RECORD EXCERPTS:
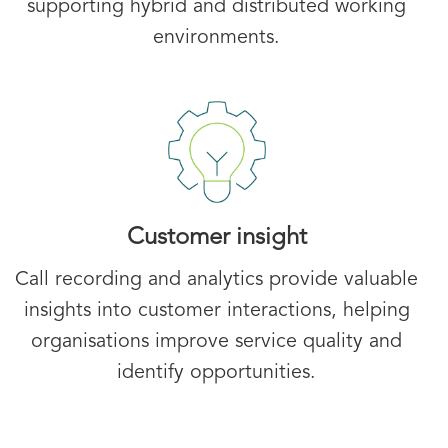
supporting hybrid and distributed working
environments.
Customer insight
Call recording and analytics provide valuable
insights into customer interactions, helping
organisations improve service quality and
identify opportunities.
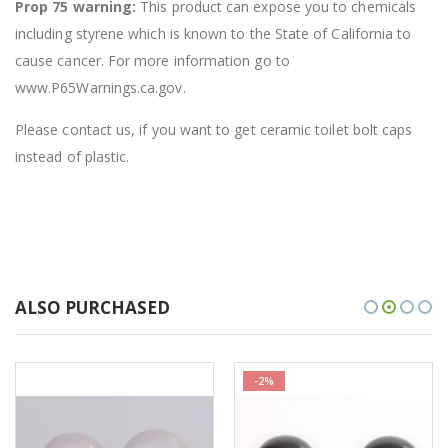
Prop 75 warning:
This product can expose you to chemicals
including styrene which is known to the State of California to
cause cancer. For more information go to
www.P65Warnings.ca.gov.
Please contact us, if you want to get ceramic toilet bolt caps
instead of plastic.
ALSO PURCHASED
-2%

TASK BRIEF: Wherever an image appears, omit it, and retype everything else in the entries exactly.

PROBLEM SOLUTION:
supporting hybrid and distributed working
environments.
Customer insight
Call recording and analytics provide valuable
insights into customer interactions, helping
organisations improve service quality and
identify opportunities.
Prop 75 warning:
This product can expose you to chemicals
including styrene which is known to the State of California to
cause cancer. For more information go to
www.P65Warnings.ca.gov.
Please contact us, if you want to get ceramic toilet bolt caps
instead of plastic.
ALSO PURCHASED
-2%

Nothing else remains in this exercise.